STUDIENTEXT.
^^^^^^^^^^^^^^^^

Die Archivarbeit deckt nun auf: Quinns womöglich richtiger Vater Emil wurde offenbar mit 75 ermordet – von seinem 17-jährigen Sohn Rainer, der ebenso seine Mutter und seinen Bruder grausam hinrichtete. Rainer wäre demzufolge Freddy Quinns Bruder.

Alles Zirkus: Quinn, akrobatisch als Seiltänzer in der Manege
©imago/United Archives/United Archives/Impress/imagoDollars in die Jacke eingenäht
Auch wenn vieles nicht stimmte, führte Quinn ein abenteuerliches Leben. Er heuerte beim Zirkus an. Spielte während der Besatzung in Wien für die GIs Hillbilly-Lieder. Er reiste per Autostopp nach Tunesien, Algerien, Marokko. In Sidi bel Abbès machte der Barde die Ausbildung bei der französischen Fremdenlegion („Es war die Hölle“). Er fuhr zur See, eine Zeit, die „zu 99 Prozent aus Kartoffelschälen bestand“.

^^^^^^^^^^^^^^^^

[Gerenderte Diagrammbilder]
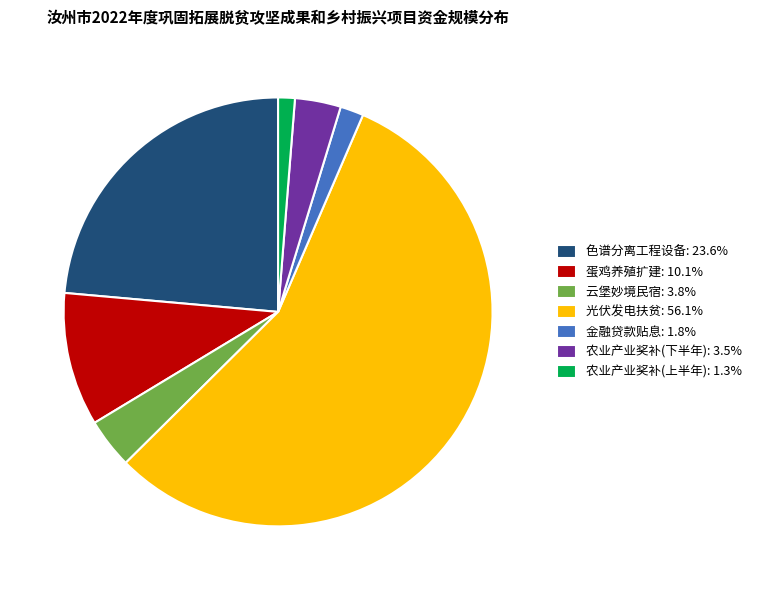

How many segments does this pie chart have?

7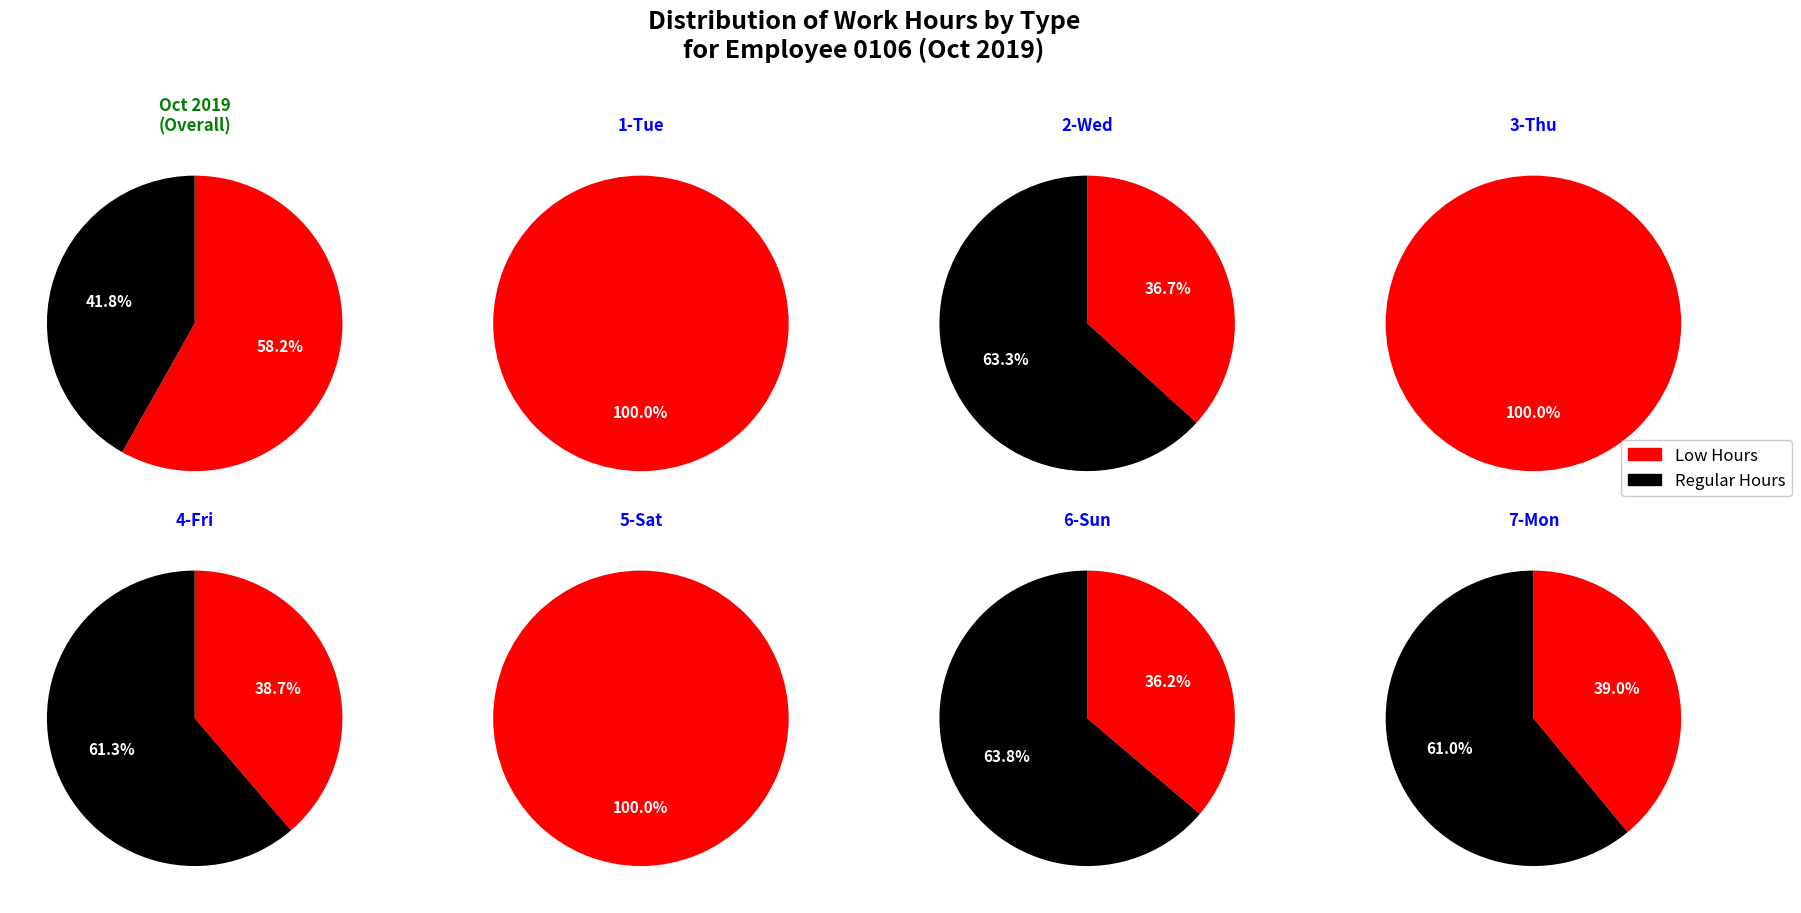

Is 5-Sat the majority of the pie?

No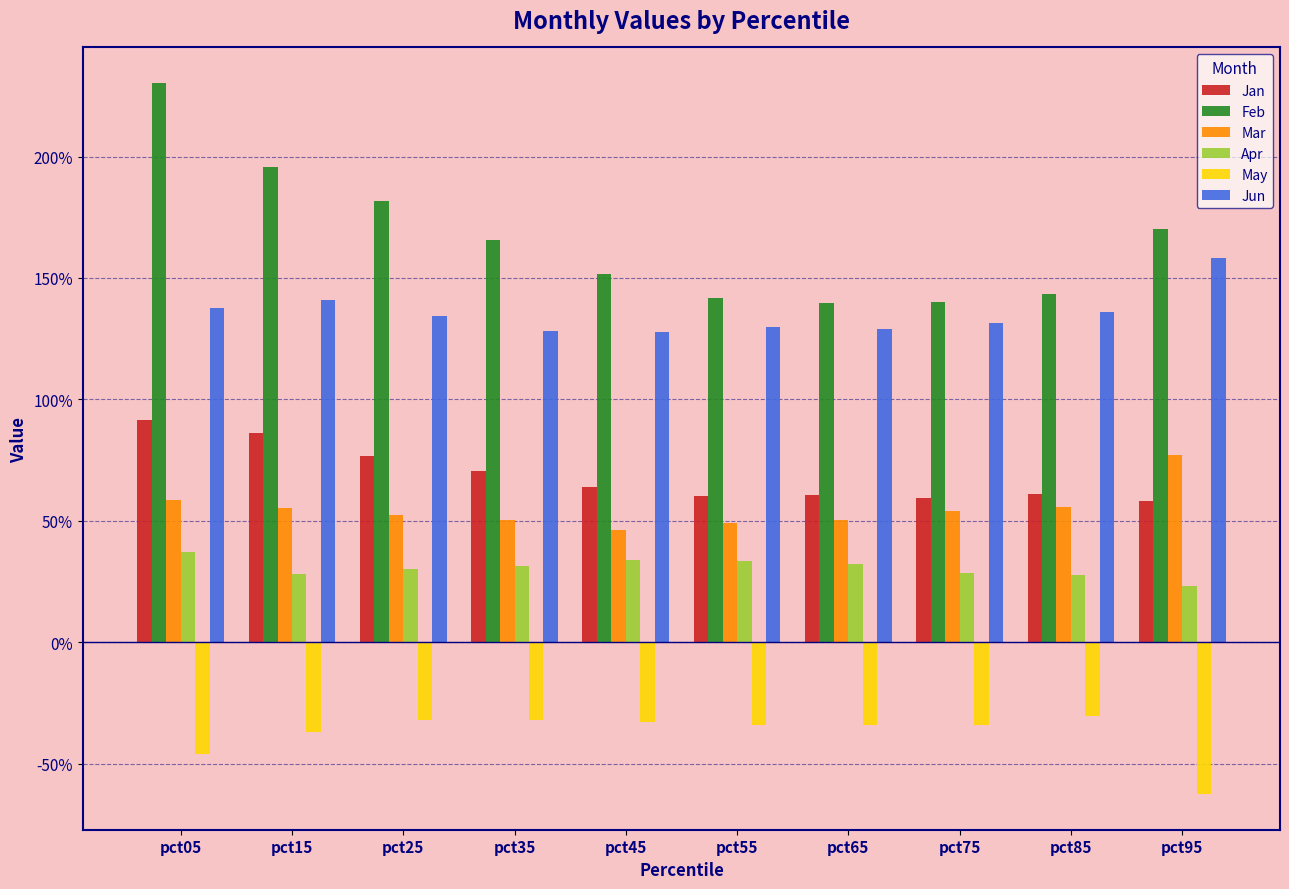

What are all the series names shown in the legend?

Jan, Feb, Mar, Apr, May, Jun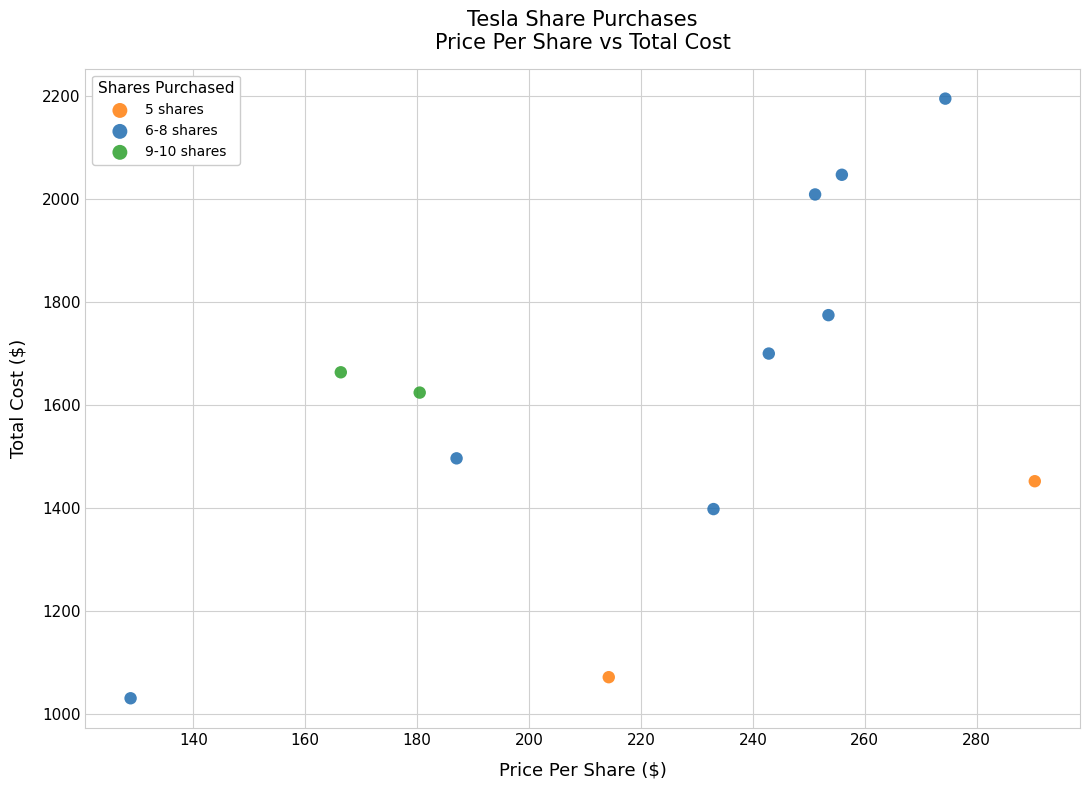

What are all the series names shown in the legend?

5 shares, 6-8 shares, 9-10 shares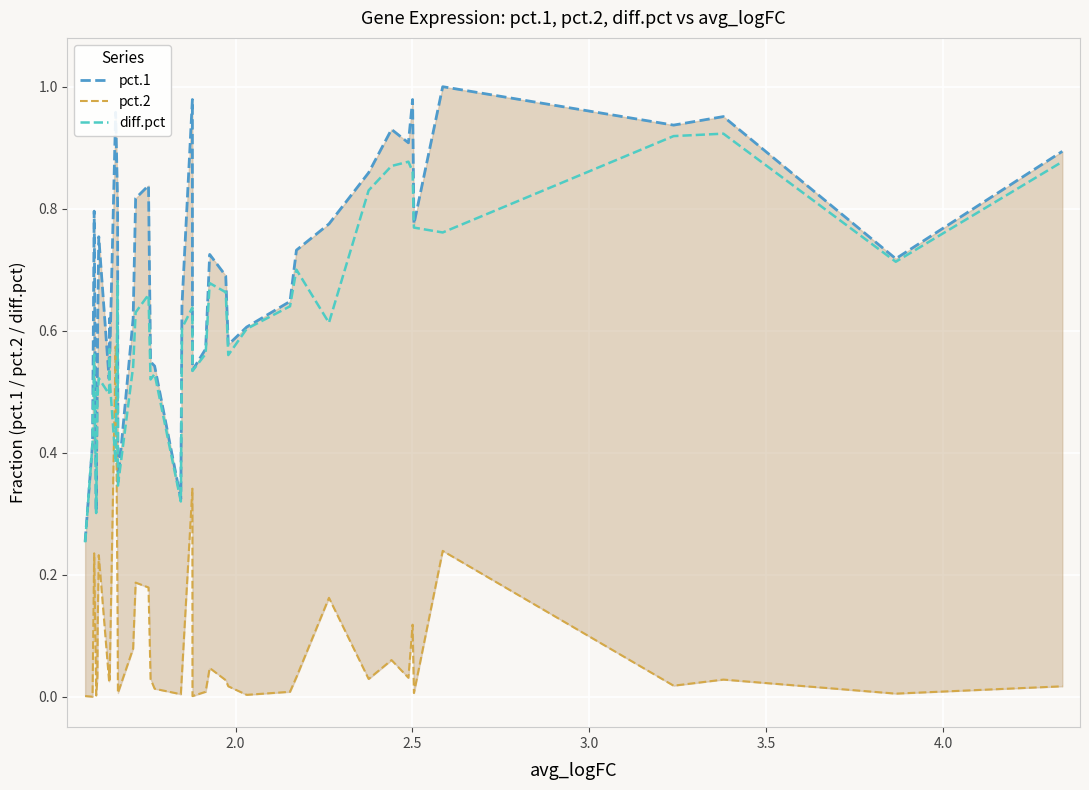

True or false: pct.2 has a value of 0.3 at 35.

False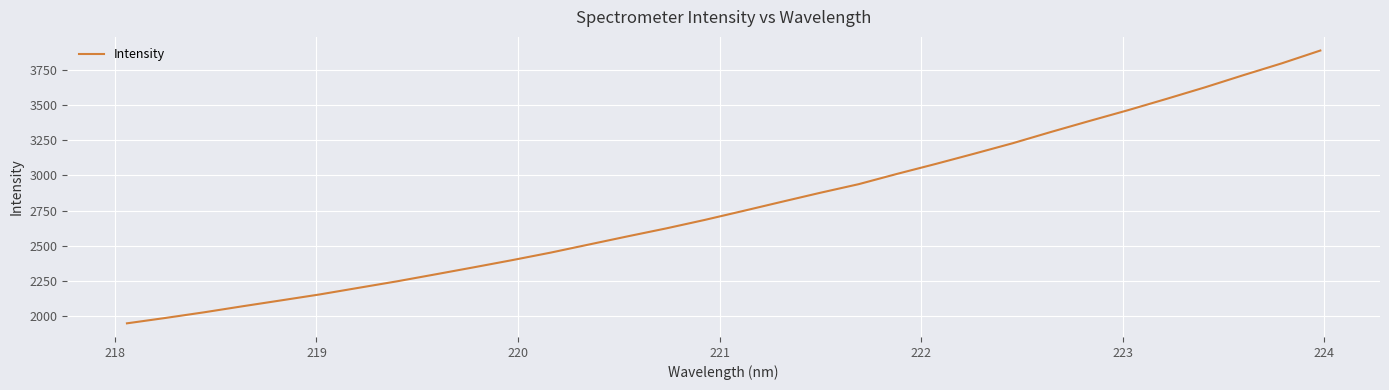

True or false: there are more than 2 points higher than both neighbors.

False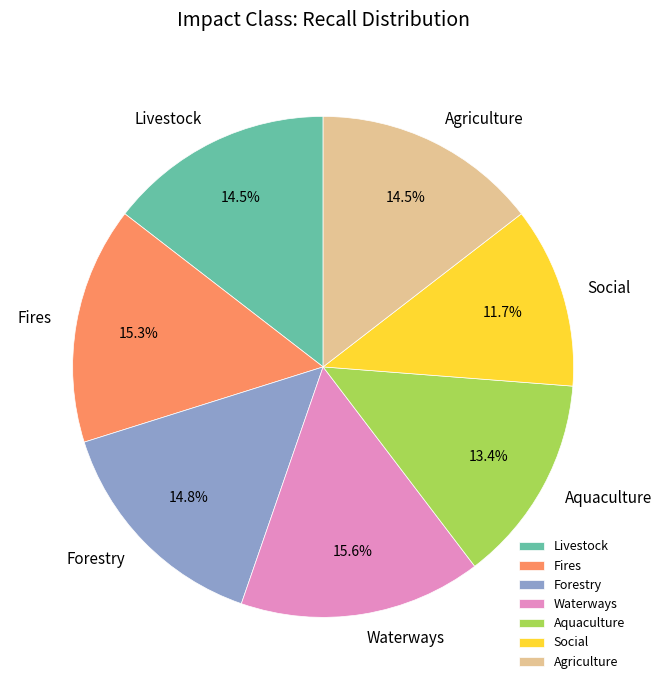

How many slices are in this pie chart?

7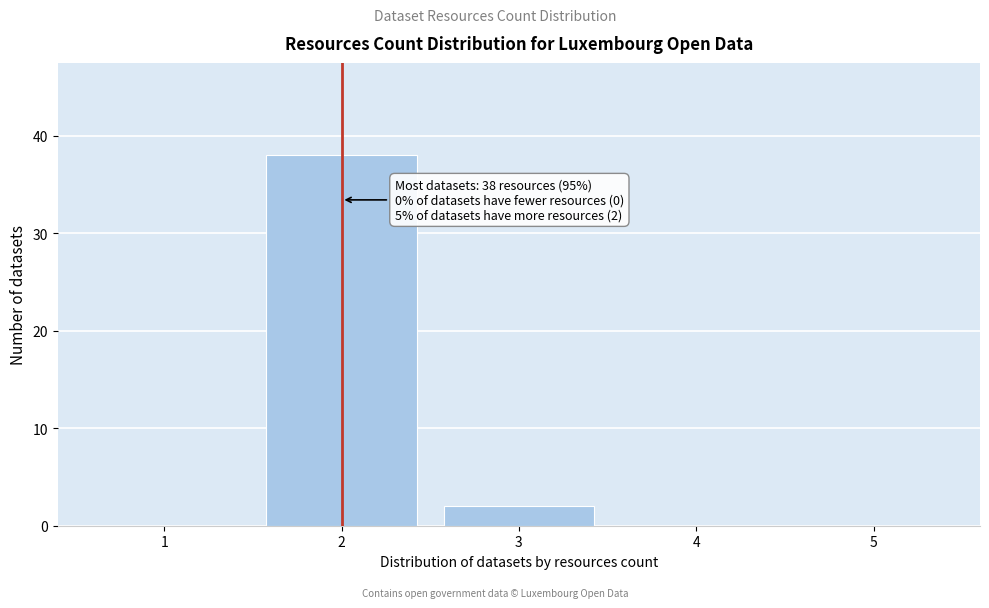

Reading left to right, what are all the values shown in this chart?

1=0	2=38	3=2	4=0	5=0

^^^^^^^^^^^^^^^^

ZU BEARBEITENDE AUFGABEN.
- 1) An welchem Ort absolvierte Quinn laut dem Text über Freddy Quinn die Ausbildung bei der französischen Fremdenlegion?
- 2) Nennen Sie alle Länder, in die Quinn laut dem Text über Freddy Quinn per Autostopp reiste.

GEGEBENE ANTWORTEN.
- 1) In Sidi bel Abbès.

- 2) Tunesien, Algerien, Marokko